EXERCISE PASSAGE
- - -

Question: What Are You Going to Do on Sabbatical?

Answer: On this blog, I will write about my personal journey through a year of sabbatical during which I will study and travel. While I will mostly be around my home borough of Staten Island, I will make sure to travel throughout New York like a tourist, visiting museums and trying new food establishments, wandering around unfamiliar neighborhoods. Aside from driving my daughter and son to and from school most days of the week (about 48 miles daily), I will also READ (I have at least 10 books to read including an amazing one I am reading now, Homegoing by Yaa Gyasi), write, socialize our puppy, go for long walks, listen and observe, do yoga, meditate, cook vegan dishes, spend time with retired or non-working family and friends...

In September of 2018 when I return to teaching 8th grade English Language Arts in Brooklyn, I will have a renewed passion for teaching and improved writing skills and ability to stay calm and joyful despite the stresses in life.

Monday, October 9, 2017

Seeking Solace

  1. This poem I wrote expresses how I often feel these days:


“Seeking Solace” by Denise Galang


Each day, I despair over the state of the union, the nationalistic terrorists who spread hate and intolerance - a president and senators who are controlled by lobbyists and capital rather than ethics and empathy.
More people killed in mass shootings.
More people losing homes, power, possessions, security to severe weather.
More and more the divide between the have and have-nots grows. More and more homeless people. My son cries when we do not give to the beggars on Prospect Ave, asking “why don’t more people give them money?” Meanwhile, more and more luxury condos are being built on every block.
More and more walls are being built, increasing ignorance and isolationism. Instead, we the people should be replacing bricks with books, building our understanding of people and cultures of all time periods and all nations, studying her and his stories, building understanding and community.

- - -

DATA UNDER STUDY

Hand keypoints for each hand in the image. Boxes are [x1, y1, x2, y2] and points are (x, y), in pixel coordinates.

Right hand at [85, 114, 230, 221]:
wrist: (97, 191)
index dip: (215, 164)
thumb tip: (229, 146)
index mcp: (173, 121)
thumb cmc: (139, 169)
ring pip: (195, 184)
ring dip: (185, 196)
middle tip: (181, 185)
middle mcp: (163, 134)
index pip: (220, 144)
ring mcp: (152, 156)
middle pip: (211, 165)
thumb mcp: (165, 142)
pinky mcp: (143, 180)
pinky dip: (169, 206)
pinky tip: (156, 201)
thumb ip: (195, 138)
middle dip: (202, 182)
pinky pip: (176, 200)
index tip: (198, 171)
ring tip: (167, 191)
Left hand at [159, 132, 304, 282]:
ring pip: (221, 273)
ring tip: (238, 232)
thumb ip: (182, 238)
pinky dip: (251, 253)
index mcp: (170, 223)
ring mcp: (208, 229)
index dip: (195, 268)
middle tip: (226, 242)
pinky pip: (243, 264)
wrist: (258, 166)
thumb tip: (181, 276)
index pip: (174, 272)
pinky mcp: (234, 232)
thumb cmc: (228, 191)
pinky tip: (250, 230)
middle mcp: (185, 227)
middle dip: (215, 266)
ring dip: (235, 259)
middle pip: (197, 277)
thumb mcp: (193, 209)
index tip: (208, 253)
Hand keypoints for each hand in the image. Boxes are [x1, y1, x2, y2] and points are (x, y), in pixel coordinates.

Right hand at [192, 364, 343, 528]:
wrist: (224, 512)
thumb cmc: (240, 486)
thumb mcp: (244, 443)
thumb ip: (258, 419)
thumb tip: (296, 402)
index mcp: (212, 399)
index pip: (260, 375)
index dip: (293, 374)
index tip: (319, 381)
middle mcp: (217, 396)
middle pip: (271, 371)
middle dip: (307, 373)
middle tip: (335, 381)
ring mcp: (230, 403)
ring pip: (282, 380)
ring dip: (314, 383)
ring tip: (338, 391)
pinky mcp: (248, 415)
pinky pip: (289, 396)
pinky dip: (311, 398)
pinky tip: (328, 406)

- - -

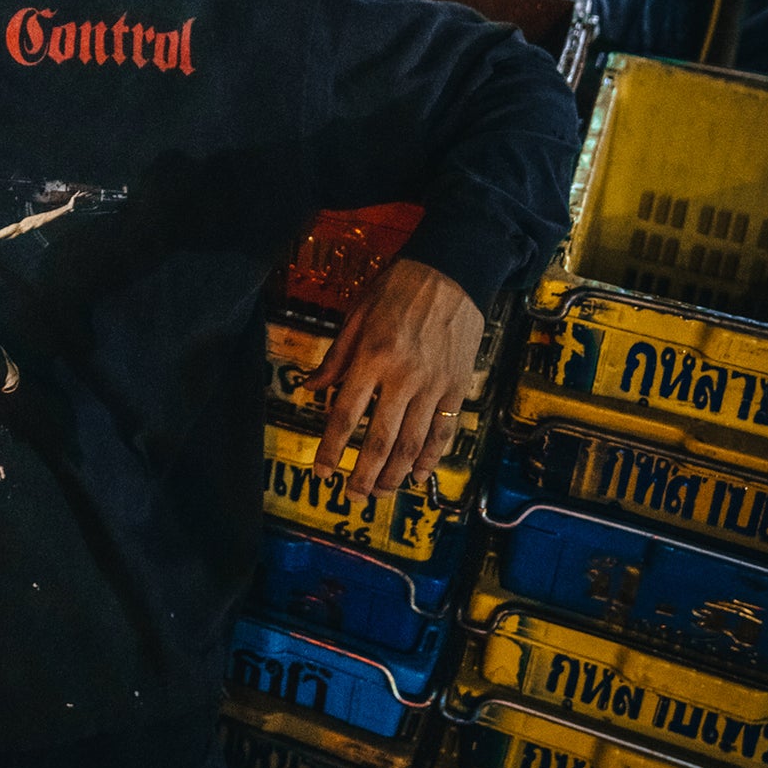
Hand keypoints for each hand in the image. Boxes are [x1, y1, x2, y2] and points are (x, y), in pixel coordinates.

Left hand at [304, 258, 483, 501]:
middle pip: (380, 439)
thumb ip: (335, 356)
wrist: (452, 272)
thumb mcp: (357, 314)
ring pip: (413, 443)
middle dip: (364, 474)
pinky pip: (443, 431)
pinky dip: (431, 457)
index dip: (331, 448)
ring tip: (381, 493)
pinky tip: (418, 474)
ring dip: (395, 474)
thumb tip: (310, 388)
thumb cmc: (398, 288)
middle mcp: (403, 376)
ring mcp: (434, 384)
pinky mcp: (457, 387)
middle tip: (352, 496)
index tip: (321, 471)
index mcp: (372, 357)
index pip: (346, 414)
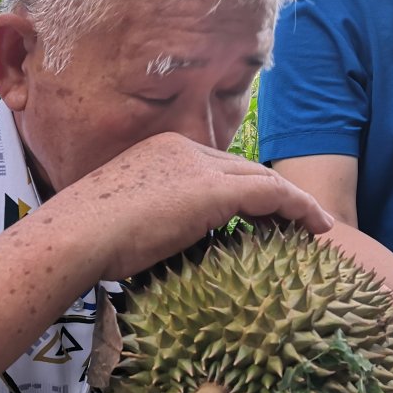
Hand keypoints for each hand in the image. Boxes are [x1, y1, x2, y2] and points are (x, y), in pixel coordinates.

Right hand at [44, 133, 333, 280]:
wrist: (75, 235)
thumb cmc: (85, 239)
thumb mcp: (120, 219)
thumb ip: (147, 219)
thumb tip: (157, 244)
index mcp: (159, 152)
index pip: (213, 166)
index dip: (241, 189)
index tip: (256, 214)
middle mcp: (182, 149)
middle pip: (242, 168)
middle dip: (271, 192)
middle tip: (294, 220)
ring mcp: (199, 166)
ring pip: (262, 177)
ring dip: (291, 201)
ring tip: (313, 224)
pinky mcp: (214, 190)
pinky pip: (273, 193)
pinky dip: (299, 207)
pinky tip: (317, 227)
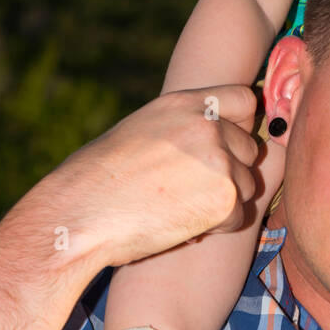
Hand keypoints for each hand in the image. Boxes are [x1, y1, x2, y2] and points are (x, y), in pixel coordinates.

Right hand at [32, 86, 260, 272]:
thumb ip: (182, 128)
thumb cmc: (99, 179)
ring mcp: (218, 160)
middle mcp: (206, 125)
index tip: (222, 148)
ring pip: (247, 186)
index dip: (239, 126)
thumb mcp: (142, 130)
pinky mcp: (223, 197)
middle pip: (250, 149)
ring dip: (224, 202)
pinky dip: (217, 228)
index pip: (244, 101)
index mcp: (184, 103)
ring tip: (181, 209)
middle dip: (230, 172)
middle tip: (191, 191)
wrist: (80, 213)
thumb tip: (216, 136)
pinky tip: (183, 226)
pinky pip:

- - -

WHAT YOU WILL DO
Repeat the whole sabbatical blog post word for word.

RESULT OF THIS EXERCISE
Question: What Are You Going to Do on Sabbatical?

Answer: On this blog, I will write about my personal journey through a year of sabbatical during which I will study and travel. While I will mostly be around my home borough of Staten Island, I will make sure to travel throughout New York like a tourist, visiting museums and trying new food establishments, wandering around unfamiliar neighborhoods. Aside from driving my daughter and son to and from school most days of the week (about 48 miles daily), I will also READ (I have at least 10 books to read including an amazing one I am reading now, Homegoing by Yaa Gyasi), write, socialize our puppy, go for long walks, listen and observe, do yoga, meditate, cook vegan dishes, spend time with retired or non-working family and friends...

In September of 2018 when I return to teaching 8th grade English Language Arts in Brooklyn, I will have a renewed passion for teaching and improved writing skills and ability to stay calm and joyful despite the stresses in life.

Monday, October 9, 2017

Seeking Solace

  1. This poem I wrote expresses how I often feel these days:


“Seeking Solace” by Denise Galang


Each day, I despair over the state of the union, the nationalistic terrorists who spread hate and intolerance - a president and senators who are controlled by lobbyists and capital rather than ethics and empathy.
More people killed in mass shootings.
More people losing homes, power, possessions, security to severe weather.
More and more the divide between the have and have-nots grows. More and more homeless people. My son cries when we do not give to the beggars on Prospect Ave, asking “why don’t more people give them money?” Meanwhile, more and more luxury condos are being built on every block.
More and more walls are being built, increasing ignorance and isolationism. Instead, we the people should be replacing bricks with books, building our understanding of people and cultures of all time periods and all nations, studying her and his stories, building understanding and community.